### Instructions to follow
From the entries below, output the line with "Depotenziata 35 kW: 18.890 €" and each following line up to and including the line with "This site uses", exactly as written.

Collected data
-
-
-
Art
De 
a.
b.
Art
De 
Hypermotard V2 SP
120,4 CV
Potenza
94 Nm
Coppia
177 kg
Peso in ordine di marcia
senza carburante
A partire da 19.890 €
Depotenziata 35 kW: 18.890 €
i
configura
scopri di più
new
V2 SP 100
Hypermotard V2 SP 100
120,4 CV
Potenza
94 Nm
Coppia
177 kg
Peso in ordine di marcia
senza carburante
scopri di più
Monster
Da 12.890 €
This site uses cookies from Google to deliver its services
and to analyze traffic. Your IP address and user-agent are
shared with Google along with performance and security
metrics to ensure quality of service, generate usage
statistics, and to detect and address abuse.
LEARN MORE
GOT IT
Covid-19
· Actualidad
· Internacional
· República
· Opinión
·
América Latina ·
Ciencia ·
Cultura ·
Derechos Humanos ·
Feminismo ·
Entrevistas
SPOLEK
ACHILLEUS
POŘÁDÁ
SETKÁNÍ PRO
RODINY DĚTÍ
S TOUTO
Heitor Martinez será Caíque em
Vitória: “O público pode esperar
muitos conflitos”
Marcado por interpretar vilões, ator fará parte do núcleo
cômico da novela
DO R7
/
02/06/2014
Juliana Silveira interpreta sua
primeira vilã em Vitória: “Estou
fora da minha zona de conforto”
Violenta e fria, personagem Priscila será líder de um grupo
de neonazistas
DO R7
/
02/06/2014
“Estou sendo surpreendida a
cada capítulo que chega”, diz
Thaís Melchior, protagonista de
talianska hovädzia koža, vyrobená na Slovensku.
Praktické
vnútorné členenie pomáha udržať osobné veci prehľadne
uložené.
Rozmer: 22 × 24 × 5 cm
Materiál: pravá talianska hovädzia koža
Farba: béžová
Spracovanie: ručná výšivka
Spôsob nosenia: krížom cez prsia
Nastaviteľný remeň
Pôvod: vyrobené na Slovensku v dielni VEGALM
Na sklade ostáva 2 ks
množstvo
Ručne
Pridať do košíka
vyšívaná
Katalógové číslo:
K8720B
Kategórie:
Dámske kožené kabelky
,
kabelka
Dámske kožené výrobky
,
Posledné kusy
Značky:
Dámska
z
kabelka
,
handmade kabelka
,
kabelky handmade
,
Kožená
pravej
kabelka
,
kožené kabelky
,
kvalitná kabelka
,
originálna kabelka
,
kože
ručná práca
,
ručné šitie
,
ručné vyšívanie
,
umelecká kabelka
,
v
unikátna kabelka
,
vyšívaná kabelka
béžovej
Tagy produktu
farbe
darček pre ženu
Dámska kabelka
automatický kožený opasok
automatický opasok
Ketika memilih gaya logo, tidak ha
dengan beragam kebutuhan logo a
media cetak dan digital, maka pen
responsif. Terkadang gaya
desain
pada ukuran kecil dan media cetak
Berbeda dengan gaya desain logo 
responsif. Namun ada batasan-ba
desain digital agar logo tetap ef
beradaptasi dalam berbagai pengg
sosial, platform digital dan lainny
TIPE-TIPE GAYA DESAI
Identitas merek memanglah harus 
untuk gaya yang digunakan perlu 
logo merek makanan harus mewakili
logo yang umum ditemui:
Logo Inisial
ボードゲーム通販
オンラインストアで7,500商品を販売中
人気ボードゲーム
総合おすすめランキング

### Response area
Depotenziata 35 kW: 18.890 €
i
configura
scopri di più
new
V2 SP 100
Hypermotard V2 SP 100
120,4 CV
Potenza
94 Nm
Coppia
177 kg
Peso in ordine di marcia
senza carburante
scopri di più
Monster
Da 12.890 €
This site uses cookies from Google to deliver its services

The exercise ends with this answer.